Di fase awal ini saya kembali gagal. Sekian tulisan yang saya buat tidak pernah satu pun lolos di media. Sampai pada suatu saat, ketika saya ingin menghapus file-file yang tidak dibutuhkan di laptop, saya bertemu dengan catatan yang ditulis usai Pak Naim menjadi narasumber beberapa tahun silam. Dari catatan itu, nyala menulis yang mulai redup seperti kembali peroleh minyak yang banyak. Saya memutuskan untuk kembali menulis.

Maka, jika siapa saja bertanya pada saya, siapa orang yang mempengaruhi saya dalam menulis? Saya akan membawa nama Pak Naim di dalamnya, di luar beberapa nama-nama yang lain. Meski begitu, saya tidak lantas mampu mengklaim diri saya sebagai produk terbaik penirunya Pak Naim. Saya hanya mengikutinya di permukaan. Itu pun dari kejauhan dengan membaca tulisan-tulisannya yang diposting di blog pribadinya.
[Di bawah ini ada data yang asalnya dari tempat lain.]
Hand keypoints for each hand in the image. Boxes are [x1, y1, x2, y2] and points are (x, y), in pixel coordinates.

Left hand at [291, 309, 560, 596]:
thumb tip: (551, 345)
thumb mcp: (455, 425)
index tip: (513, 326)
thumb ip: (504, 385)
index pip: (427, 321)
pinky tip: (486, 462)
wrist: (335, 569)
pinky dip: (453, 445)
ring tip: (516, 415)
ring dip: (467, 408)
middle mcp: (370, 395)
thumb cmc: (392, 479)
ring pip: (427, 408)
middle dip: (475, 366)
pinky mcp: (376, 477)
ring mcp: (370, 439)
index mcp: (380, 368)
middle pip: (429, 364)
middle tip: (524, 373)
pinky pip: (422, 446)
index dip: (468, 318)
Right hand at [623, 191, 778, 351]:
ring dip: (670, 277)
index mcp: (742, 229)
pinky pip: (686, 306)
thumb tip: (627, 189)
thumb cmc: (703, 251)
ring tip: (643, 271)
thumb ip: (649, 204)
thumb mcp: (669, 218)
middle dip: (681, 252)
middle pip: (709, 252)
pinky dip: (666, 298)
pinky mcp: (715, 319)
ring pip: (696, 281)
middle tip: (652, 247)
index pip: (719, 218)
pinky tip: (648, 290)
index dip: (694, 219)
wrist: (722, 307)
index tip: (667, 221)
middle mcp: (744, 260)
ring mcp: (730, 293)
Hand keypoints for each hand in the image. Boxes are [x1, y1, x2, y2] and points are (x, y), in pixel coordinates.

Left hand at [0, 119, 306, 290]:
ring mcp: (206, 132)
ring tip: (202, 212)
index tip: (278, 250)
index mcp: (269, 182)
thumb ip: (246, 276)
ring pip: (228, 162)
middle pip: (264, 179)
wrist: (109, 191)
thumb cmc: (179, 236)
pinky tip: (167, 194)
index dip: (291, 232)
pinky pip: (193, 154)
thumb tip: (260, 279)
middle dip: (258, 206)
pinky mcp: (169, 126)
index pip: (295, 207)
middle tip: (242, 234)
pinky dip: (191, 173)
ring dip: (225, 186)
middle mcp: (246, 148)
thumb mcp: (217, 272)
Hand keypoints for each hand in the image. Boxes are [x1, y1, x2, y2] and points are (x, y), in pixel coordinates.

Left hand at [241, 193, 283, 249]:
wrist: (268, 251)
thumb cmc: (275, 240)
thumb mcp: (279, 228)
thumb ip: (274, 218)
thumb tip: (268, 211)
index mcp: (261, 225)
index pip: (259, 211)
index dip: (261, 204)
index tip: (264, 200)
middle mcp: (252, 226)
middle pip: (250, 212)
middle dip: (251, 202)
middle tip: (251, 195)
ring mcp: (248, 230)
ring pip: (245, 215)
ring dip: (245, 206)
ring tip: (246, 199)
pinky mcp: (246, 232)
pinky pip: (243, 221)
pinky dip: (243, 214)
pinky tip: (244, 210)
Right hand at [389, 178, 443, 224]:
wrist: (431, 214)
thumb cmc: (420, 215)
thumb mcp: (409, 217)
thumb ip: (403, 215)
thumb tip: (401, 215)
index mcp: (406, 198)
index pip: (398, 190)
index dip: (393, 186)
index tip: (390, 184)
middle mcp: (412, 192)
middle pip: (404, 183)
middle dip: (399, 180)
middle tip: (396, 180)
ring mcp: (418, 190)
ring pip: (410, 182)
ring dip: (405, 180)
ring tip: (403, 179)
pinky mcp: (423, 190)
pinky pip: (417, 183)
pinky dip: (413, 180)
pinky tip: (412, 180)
Secara jujur, ada banyak tulisan saya yang mejeng di media dari nasional sampai lokal, dengan meniru cara berbahasanya. Itu karena bahasa yang digunakan adalah bukan bahasa langit. Tulisannya menggunakan bahasa bumi yang dapat dicerna, dibaca, bahkan dikomentari oleh orang awam sekalipun. Dan ini menyadarkan saya bahwa, saya menulis juga untuk dinikmati oleh orang banyak, bukan oleh saya sendiri. Ya siapa tahu, dengan membaca tulisan yang asyik, orang akan tertarik dengan menulis. Saya memaknai tulisannya dan hasil tiruannya seperti itu, kendati sangat mustahil ketertarikan itu terjadi karena hasil tiruannya.

Selain bahasa, Pak Naim juga menyadarkan saya bahwa menulis itu tidak melulu mesti memikirkan problem sosial yang ribet dan ruwet. Bahan menulis bisa diperoleh dari pengalaman personal yang intim atau hanya sekadar permukaan. Di titik ini, konstruksi berpikir saya yang mulanya memosisikan menulis itu untuk menyumbang peradaban kemajuan manusia, menjadi ajang untuk perbaikan diri. Bahwa dengan menulis, saya bisa menemukan titik-titik terang dalam lembar legam dari hidup saya. Mungkin di sini, menulis jadi bernilai pahala. Mungkin saja.

Saya hanya bisa meniru Pak Naim di dua hal yang saya sebut di atas. Untuk konsistennya, saya rasa setiap penulis, apalagi di level saya yang masih ditarik oleh berhonorarium atau tidak, saya sangat-sangat gagal menirunya. Saya belum sepenuhnya bisa lepas untuk menulis dengan aroma ikhlas. Semoga saja ini hanya sebagai tahapan orang yang menulis, bukan tujuan akhir.

Begitu kiranya catatan ala kadarnya dari penulis biasa yang mungkin baru bersua muka dengan Pak Naim dengan hitungan jari, tetapi telah banyak mengikuti tulisannya tanpa sepengetahuannya. Sampai di titik Pak Naim peroleh gelar tertinggi di lingkungan akademis, saya masih saja sebagai penulis biasa. Dan saya rasa-harap dengan itu, tulisannya semakin bertambah dalam hal apa saja sehingga saya tetap betah mengikuti dan menirunya. Demikian.